Perguntas a responder:
a) Resuma o texto sobre Kafka em duas frases.
b) Repita, sem mudar nada, tudo o que vai de "O Escritor Que" até "esmagados pelo sistema." no texto sobre Kafka.

Texto de origem:
Kafka e o Absurdo da Existência – Uma Vida Dentro do Labirinto

“A partir de certo ponto, não há mais retorno. Esse é o ponto que se deve alcançar.” — Franz Kafka

Franz Kafka transformou o absurdo em um espelho da realidade. Seu mundo é feito de burocracias impenetráveis, personagens que vagam em círculos e destinos que parecem selados antes mesmo de serem compreendidos. Mas o mais inquietante? O leitor percebe que esse universo kafkiano, carregado de angústia e paradoxos, se parece terrivelmente com o nosso próprio.

O Escritor Que Nunca Se Sentiu Pertencente

Kafka nasceu em Praga, em uma sociedade onde não parecia se encaixar – judeu, falante de alemão em um território dominado pelo tcheco, pressionado por um pai autoritário e por um emprego burocrático. Essa sensação de deslocamento permeia todas as suas obras. Seus personagens vivem à mercê de forças invisíveis, tentando entender o mundo ao seu redor enquanto são esmagados pelo sistema.

Dados de geometria multivista:
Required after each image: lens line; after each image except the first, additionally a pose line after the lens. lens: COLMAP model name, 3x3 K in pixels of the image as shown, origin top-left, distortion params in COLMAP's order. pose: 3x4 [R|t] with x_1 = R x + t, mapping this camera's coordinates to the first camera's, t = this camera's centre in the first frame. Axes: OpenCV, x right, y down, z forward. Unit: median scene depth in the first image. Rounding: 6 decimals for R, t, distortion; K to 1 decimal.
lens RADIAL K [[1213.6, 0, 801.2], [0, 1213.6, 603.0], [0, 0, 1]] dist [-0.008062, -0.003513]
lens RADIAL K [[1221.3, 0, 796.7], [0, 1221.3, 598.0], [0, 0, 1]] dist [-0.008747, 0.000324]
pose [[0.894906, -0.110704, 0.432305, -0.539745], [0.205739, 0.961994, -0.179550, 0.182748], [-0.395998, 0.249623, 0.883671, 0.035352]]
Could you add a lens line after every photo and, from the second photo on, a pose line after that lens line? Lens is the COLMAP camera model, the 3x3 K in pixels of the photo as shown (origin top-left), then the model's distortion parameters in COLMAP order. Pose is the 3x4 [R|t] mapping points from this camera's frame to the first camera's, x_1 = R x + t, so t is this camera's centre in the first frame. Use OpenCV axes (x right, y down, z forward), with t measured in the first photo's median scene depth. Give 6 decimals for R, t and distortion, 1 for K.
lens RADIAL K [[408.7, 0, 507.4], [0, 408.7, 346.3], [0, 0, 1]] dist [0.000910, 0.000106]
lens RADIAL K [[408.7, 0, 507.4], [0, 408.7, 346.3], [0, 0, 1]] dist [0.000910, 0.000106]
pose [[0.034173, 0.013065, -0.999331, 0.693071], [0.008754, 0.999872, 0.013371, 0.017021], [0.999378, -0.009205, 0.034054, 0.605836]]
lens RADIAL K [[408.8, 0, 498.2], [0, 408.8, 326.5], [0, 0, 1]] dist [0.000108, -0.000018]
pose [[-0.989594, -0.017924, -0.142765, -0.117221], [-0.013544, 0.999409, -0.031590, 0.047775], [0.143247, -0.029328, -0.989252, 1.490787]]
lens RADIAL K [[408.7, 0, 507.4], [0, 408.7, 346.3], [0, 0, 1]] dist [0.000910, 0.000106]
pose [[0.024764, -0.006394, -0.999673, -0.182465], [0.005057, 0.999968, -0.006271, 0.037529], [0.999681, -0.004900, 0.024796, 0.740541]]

Respostas por tarefa:
a) Franz Kafka transformou o absurdo em um espelho da realidade, criando um mundo de burocracias impenetráveis e destinos selados que se parece terrivelmente com o nosso. Nascido em Praga, ele não se encaixava na sociedade: era judeu, falava alemão em um território dominado pelo tcheco e era pressionado por um pai autoritário e por um emprego burocrático, e essa sensação de deslocamento permeia todas as suas obras.

b)
O Escritor Que Nunca Se Sentiu Pertencente

Kafka nasceu em Praga, em uma sociedade onde não parecia se encaixar – judeu, falante de alemão em um território dominado pelo tcheco, pressionado por um pai autoritário e por um emprego burocrático. Essa sensação de deslocamento permeia todas as suas obras. Seus personagens vivem à mercê de forças invisíveis, tentando entender o mundo ao seu redor enquanto são esmagados pelo sistema.